FIG. 4 is a characteristic diagram showing a conventional motor driving method (no slow-up, no slow-down), in which (a) represents speed and (b) represents acceleration.

[Figure 5] Motor drive method using conventional technology (trapezoidal drive)
FIG. 3 is a characteristic diagram showing the speed, (b) the acceleration, and (c) the rate of change in the acceleration.

FIG. 6 is a diagram showing the positional relationship between the optical unit of the image reading device and a document in FIG. 3;

7 is an example of a read image when the image reading apparatus shown in FIG. 3 is driven by a motor according to a conventional technique, in which (a) is a document and (b) is a read image; FIG.

FIG. 8 is a characteristic diagram showing the rate of change in acceleration during slow-up of the motor drive method according to the present invention.

FIG. 9 is a characteristic diagram showing acceleration during slow-up of the motor driving method according to the present invention.

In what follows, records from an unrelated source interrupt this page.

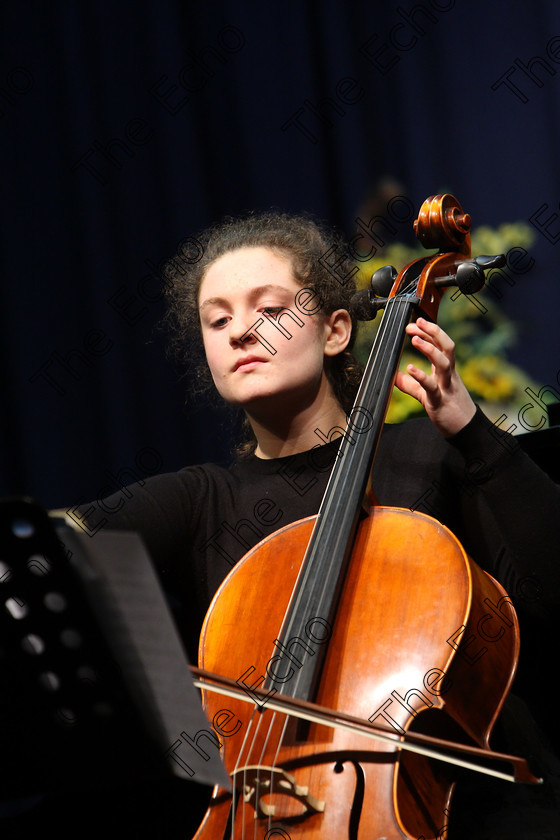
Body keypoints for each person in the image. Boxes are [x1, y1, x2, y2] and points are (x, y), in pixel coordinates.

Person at [20, 212, 560, 838]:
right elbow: (48, 545)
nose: (241, 331)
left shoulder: (430, 456)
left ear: (335, 332)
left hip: (465, 810)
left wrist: (474, 435)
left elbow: (552, 592)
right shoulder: (201, 499)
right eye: (217, 320)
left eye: (270, 310)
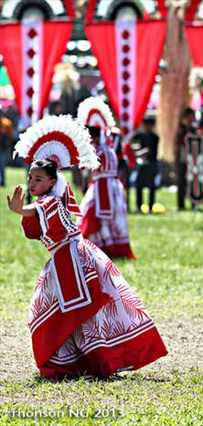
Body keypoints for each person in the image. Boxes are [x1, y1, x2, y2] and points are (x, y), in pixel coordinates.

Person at [7, 116, 167, 379]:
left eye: (38, 179)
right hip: (66, 258)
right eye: (30, 178)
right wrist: (24, 212)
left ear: (50, 182)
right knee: (70, 311)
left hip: (73, 259)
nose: (32, 184)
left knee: (80, 311)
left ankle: (91, 359)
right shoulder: (50, 198)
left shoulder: (49, 201)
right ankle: (79, 359)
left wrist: (20, 210)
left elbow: (38, 209)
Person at [77, 97, 135, 259]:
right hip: (112, 185)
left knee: (92, 214)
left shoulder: (100, 150)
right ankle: (109, 246)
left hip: (102, 185)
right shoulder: (108, 148)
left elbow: (85, 166)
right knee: (112, 218)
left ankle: (99, 247)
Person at [131, 117, 160, 214]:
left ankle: (150, 207)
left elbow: (150, 150)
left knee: (151, 187)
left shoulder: (155, 137)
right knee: (139, 186)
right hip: (141, 164)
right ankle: (139, 206)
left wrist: (139, 152)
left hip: (151, 163)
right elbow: (132, 143)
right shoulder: (140, 136)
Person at [175, 108, 196, 210]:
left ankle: (194, 202)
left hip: (194, 158)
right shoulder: (181, 129)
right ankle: (181, 204)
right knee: (181, 181)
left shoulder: (195, 129)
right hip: (183, 157)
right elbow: (178, 142)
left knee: (193, 181)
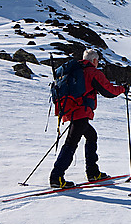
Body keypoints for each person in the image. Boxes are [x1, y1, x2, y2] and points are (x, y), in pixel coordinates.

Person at [50, 48, 127, 188]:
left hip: (72, 110)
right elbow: (108, 91)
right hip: (81, 112)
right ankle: (56, 177)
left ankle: (92, 172)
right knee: (71, 143)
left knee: (91, 136)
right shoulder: (92, 72)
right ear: (95, 60)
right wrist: (122, 89)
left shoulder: (76, 70)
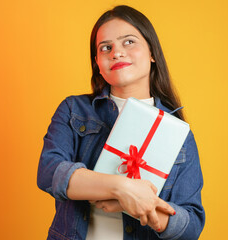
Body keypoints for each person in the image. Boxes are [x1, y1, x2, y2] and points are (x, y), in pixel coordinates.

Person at [37, 5, 205, 240]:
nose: (116, 52)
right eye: (106, 48)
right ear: (97, 61)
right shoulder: (74, 109)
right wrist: (122, 188)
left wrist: (142, 205)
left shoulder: (178, 133)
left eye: (128, 42)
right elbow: (49, 172)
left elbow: (191, 225)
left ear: (152, 52)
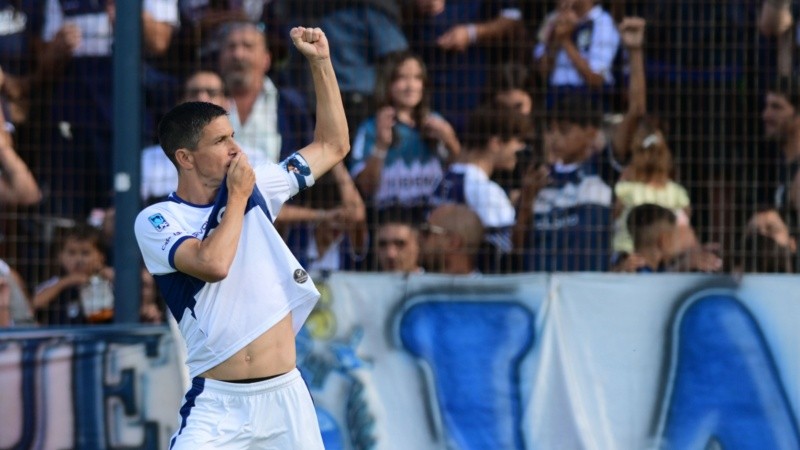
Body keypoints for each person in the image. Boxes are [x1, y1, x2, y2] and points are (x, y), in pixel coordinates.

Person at [134, 27, 348, 448]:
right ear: (186, 158)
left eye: (234, 135)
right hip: (218, 405)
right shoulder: (157, 220)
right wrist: (237, 198)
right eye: (221, 140)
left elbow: (332, 145)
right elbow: (212, 264)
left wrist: (321, 62)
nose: (236, 148)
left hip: (286, 397)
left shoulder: (260, 186)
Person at [513, 17, 644, 272]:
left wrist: (635, 52)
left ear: (590, 133)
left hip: (585, 297)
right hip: (543, 298)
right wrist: (527, 200)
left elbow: (636, 111)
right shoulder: (535, 178)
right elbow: (517, 250)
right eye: (551, 130)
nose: (555, 138)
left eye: (564, 130)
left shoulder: (602, 171)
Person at [349, 51, 460, 219]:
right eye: (402, 78)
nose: (411, 86)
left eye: (417, 78)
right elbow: (366, 188)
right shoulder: (370, 128)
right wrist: (380, 146)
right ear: (387, 84)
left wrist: (451, 141)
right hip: (387, 221)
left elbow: (461, 174)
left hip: (431, 221)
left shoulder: (437, 123)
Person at [140, 69, 270, 205]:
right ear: (181, 102)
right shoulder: (148, 159)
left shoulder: (254, 159)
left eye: (212, 93)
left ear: (227, 103)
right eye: (194, 92)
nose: (202, 98)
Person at [431, 104, 531, 273]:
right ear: (496, 142)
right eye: (518, 141)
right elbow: (505, 252)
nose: (521, 149)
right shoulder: (484, 190)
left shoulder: (444, 178)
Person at [534, 0, 620, 107]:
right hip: (555, 96)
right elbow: (542, 72)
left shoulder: (603, 21)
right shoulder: (551, 19)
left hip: (589, 99)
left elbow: (596, 79)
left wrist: (565, 40)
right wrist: (556, 40)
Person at [32, 224, 113, 325]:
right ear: (60, 256)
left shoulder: (108, 278)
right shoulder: (57, 283)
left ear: (101, 256)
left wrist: (108, 275)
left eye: (85, 253)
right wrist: (67, 282)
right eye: (72, 253)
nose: (78, 260)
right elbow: (34, 304)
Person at [419, 203, 484, 275]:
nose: (420, 238)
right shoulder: (418, 283)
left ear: (453, 242)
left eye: (427, 232)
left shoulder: (488, 286)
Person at [374, 208, 423, 273]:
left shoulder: (436, 282)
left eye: (400, 244)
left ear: (419, 245)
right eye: (382, 244)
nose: (390, 254)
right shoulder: (367, 282)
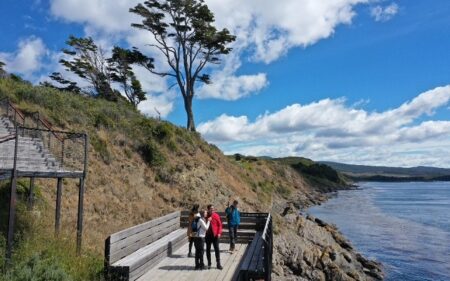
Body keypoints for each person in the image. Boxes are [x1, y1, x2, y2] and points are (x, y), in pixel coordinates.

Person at [206, 204, 223, 270]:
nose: (212, 209)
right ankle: (209, 264)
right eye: (211, 208)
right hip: (208, 235)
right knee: (208, 250)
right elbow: (202, 222)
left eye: (213, 208)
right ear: (208, 209)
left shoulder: (216, 215)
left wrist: (219, 233)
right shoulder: (206, 216)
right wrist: (207, 219)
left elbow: (220, 225)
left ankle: (218, 264)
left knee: (217, 250)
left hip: (215, 235)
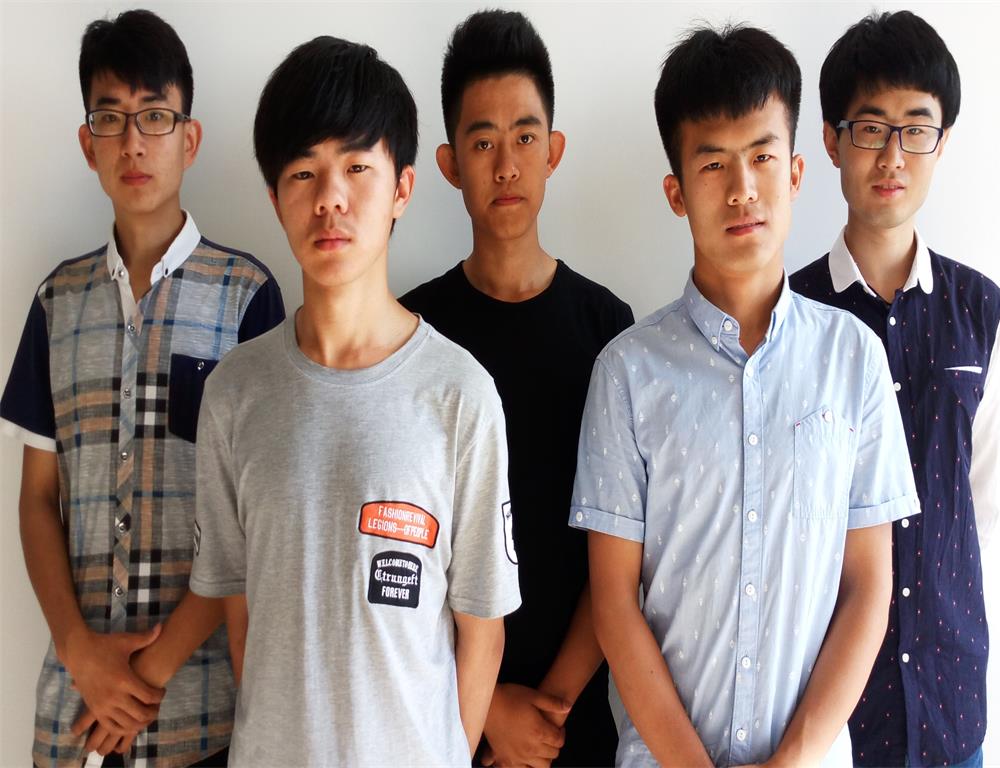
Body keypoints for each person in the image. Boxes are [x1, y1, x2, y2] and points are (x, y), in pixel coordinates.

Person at [569, 25, 921, 766]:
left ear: (795, 172)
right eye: (713, 163)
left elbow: (868, 588)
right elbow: (614, 601)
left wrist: (793, 758)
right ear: (676, 192)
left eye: (762, 156)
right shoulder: (627, 372)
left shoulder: (854, 358)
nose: (742, 189)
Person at [182, 36, 521, 766]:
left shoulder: (460, 395)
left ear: (402, 187)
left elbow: (482, 631)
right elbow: (240, 617)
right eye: (304, 172)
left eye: (357, 167)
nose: (330, 198)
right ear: (275, 199)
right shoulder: (234, 394)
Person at [0, 8, 284, 766]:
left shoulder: (247, 297)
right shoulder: (56, 303)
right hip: (75, 713)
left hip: (205, 713)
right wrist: (79, 652)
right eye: (111, 118)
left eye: (155, 116)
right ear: (86, 142)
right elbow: (36, 499)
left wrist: (146, 675)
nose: (133, 142)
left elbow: (255, 520)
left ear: (189, 139)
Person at [401, 10, 632, 766]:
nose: (506, 165)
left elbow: (622, 546)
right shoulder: (410, 333)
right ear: (448, 163)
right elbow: (397, 546)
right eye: (482, 142)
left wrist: (549, 709)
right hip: (446, 715)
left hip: (579, 720)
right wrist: (489, 707)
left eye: (525, 138)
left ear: (553, 151)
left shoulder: (609, 329)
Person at [791, 12, 1000, 768]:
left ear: (941, 142)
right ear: (831, 140)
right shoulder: (790, 315)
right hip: (825, 712)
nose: (892, 155)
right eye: (871, 128)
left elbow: (983, 504)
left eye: (915, 129)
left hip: (952, 698)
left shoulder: (982, 312)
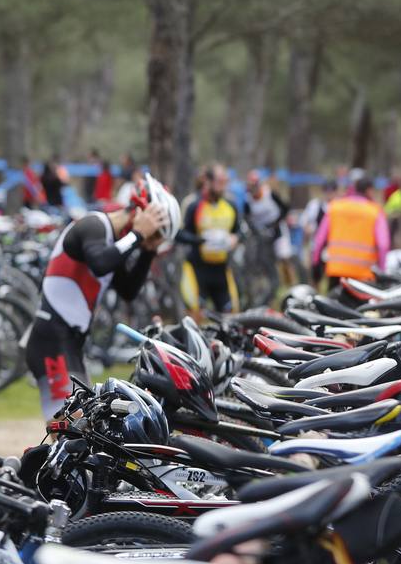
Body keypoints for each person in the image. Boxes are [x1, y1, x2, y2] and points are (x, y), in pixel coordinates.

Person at [26, 175, 180, 419]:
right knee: (70, 431)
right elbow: (100, 263)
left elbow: (128, 290)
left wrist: (147, 252)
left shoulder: (115, 242)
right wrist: (138, 235)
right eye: (155, 232)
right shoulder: (93, 226)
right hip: (50, 342)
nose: (153, 238)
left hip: (71, 344)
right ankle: (25, 460)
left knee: (86, 433)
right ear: (139, 211)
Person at [176, 163, 246, 316]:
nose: (223, 187)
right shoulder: (193, 204)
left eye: (225, 182)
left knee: (231, 317)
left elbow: (240, 231)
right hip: (197, 270)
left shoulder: (230, 205)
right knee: (195, 316)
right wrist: (202, 240)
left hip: (221, 270)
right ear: (207, 181)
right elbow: (179, 235)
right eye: (220, 182)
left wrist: (236, 238)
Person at [311, 171, 390, 284]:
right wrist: (382, 271)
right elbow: (383, 245)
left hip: (336, 270)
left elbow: (319, 239)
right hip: (363, 274)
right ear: (369, 190)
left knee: (334, 301)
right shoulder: (375, 211)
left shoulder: (335, 207)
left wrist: (315, 262)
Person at [243, 170, 294, 288]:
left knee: (284, 257)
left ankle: (290, 283)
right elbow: (247, 218)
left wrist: (276, 223)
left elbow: (285, 208)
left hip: (277, 229)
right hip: (261, 233)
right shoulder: (248, 200)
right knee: (261, 259)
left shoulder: (269, 194)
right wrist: (255, 229)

FIG. 10 is a characteristic diagram showing the speed during slow-up of the motor driving method according to the present invention.

[Explanation of symbols]

1 Steppign motor 2 Motor pulley 3 Belt 4 Shaft 5 Tension pulley 6 Connection fittings 7 Bearing 8 Optical unit 9 Roller 10 Rail 11 Housing

Claims (1)

[Claims] [Claim 1] In a motor driving method such as a stepping motor or a DC motor, when starting the motor, the motor starts accelerating with positive acceleration while increasing the acceleration, and then starts accelerating while decreasing the acceleration halfway. However, when stopping the motor, the motor starts to decelerate with a negative acceleration while decreasing the acceleration, and then decelerates while increasing the acceleration midway through, and then stops.